O filósofo Wittgenstein dizia que “sobre aquilo de que não se pode falar, deve-se calar”. Os avanços nesse campo, nos nossos dias, ultrapassam esse ponto de vista. Um dos pioneiros nessa abordagem foi o médico Raymond Moody, autor do livro Vida Após a Morte. Mas Sam Parnia, citado acima, foi mais além. Ele se debruçou sobre o cotidiano no hospital britânico Southampton General, local em que começou a se interessar nas informações dadas por seus pacientes que passaram pelo momento clinicamente conhecido como o ponto de morte. Ele percebeu que a melhor compreensão sobre a morte pode ser atingida ao estudar experiências de quase-morte, quando o coração deixa de bater e , após onze minutos a consciência e atividade cerebral cessam. Segundo ele , esse estado permanece reversível por trinta minutos e é o modelo possível para que a ciência ultrapasse o portal para o desconhecido e construa uma teoria sobre o processo da morte. Diz o pesquisador: “Trata-se de uma brecha excepcional de compreensão para aquilo que experimentamos como o fim da vida”.
Há muitos casos de pessoas que descrevem suas experiências de quase-morte e que contam sua sensação de terem deixado seus corpos Há um caso da Nova Zelândia em que a pessoa diz que “sabia que estava numa existência diferente; em meu estado inconsciente e pensei : então isso é a morte. A única coisa que permaneceu foi que o meu espírito se movia separadamente de meu corpo...”.
De qualquer forma, a morte permanece como um mistério profundo. E podemos nos perguntar se o fato de ser cristão muda alguma coisa no modo de considerar e enfrentar a morte ? Qual a atitude cristã diante da pergunta sobre o sentido último da existência humana, que a morte nos põe continuamente?

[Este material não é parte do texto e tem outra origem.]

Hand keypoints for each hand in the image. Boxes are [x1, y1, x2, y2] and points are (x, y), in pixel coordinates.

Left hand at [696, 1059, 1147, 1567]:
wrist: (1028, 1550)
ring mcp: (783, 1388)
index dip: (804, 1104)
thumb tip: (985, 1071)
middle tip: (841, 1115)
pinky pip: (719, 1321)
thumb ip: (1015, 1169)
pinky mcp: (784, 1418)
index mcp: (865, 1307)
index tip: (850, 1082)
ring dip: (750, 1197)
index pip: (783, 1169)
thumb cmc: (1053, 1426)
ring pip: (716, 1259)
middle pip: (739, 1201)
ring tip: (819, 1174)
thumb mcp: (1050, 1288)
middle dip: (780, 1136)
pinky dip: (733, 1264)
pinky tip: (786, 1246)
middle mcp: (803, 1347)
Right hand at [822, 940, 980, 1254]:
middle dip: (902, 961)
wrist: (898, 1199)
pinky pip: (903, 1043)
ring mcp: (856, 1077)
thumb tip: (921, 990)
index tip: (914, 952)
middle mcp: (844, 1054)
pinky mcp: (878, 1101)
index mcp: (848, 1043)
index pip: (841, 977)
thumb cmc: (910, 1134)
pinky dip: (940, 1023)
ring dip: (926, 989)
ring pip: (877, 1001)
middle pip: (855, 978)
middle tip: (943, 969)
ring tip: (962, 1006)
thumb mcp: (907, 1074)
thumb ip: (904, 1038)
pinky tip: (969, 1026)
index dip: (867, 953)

A resposta se encontra na profundeza da nossa fé. A morte para o cristão segue as pegadas da morte de Cristo : a morte tem aparência de derrota mas é uma vitória e que é essencialmente não-morte pois aponta para a ressurreição final. Como se dará isso, precisamente, não sabemos. Não cabe à pessoa, de forma positivista, medir a imensidade do dom e das promessas de Deus que nos falou através do seu Filho Jesus Cristo.